Article 7 Rights and obligations of Party A

 

7.1 (for authority) during the validity period of this contract, in the event that Party A encounters the following cases, including but not limited to, equity transfer, reorganization, merger, and acquisition; reorganization into stock company, joint venture company, cooperative enterprise, affiliated company, and contracting enterprise; changes in the scope of business and the registered capital; and material assets transfer that may or enough to affect its guaranty ability, Party A should issue written notice to Party B thirty (30) days in advance. Where Party A transfers, leases or sets guaranty for other debts beyond such debt under this contract, or disposes its material assets, such events should be approved by Party B in written form.

 

(For individual) in the event of the enterprise, Party A is servicing as the controlling shareholder or actual controller, encounters the following cases, including but not limited to, equity transfer, reorganization, merger, and acquisition; reorganization into stock company, joint venture company, cooperative enterprise, affiliated company, and contracting enterprise; changes in the scope of business and the registered capital; and material assets transfer that may or enough to affect its guaranty ability, Party A should issue written notice to Party B three (3) days in advance.

 

 
 

  

7.2 (for authority) during the validity period of this contract, in the event that Party A encounters the following cases, including but not limited to, business suspension, close, application for bankruptcy, accepted bankruptcy petition, declared of bankrupt, dissolving, revocation of business license, cancellation, deterioration of financial position, or being involved in any litigation, arbitration, criminal case, civil and administrative penalty, and economic disputes that may or enough to affect its guaranty ability, Party A should issue a written notice to Party B when the above mentioned cases are happened or potentially to be occurred within three (3) days.

■ Data provided ■

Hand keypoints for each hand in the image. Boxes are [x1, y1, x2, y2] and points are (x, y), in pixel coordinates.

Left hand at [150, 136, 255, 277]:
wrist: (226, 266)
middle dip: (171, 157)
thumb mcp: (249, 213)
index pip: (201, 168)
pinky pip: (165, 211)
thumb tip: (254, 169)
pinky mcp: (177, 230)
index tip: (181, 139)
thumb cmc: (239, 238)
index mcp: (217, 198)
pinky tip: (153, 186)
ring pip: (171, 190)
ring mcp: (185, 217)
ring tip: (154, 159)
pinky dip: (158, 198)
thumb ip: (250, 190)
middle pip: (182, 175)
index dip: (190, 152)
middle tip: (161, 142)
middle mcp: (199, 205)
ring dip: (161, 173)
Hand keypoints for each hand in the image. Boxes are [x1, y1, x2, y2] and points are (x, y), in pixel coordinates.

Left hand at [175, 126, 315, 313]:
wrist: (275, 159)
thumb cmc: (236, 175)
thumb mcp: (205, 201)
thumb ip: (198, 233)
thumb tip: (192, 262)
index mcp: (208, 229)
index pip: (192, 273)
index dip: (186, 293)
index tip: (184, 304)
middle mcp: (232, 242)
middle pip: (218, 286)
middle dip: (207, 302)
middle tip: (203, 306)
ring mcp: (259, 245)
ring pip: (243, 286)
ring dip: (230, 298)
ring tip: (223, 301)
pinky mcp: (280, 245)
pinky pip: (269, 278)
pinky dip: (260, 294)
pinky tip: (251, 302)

■ What to produce ■
Please return the part of the contract clause that begins at the words "(For individual) in" and stops after "(3) days in advance.", copied word for word. The data that comes after the contract clause is separate material and has no connection to it.

■ Task solution ■
(For individual) in the event of the enterprise, Party A is servicing as the controlling shareholder or actual controller, encounters the following cases, including but not limited to, equity transfer, reorganization, merger, and acquisition; reorganization into stock company, joint venture company, cooperative enterprise, affiliated company, and contracting enterprise; changes in the scope of business and the registered capital; and material assets transfer that may or enough to affect its guaranty ability, Party A should issue written notice to Party B three (3) days in advance.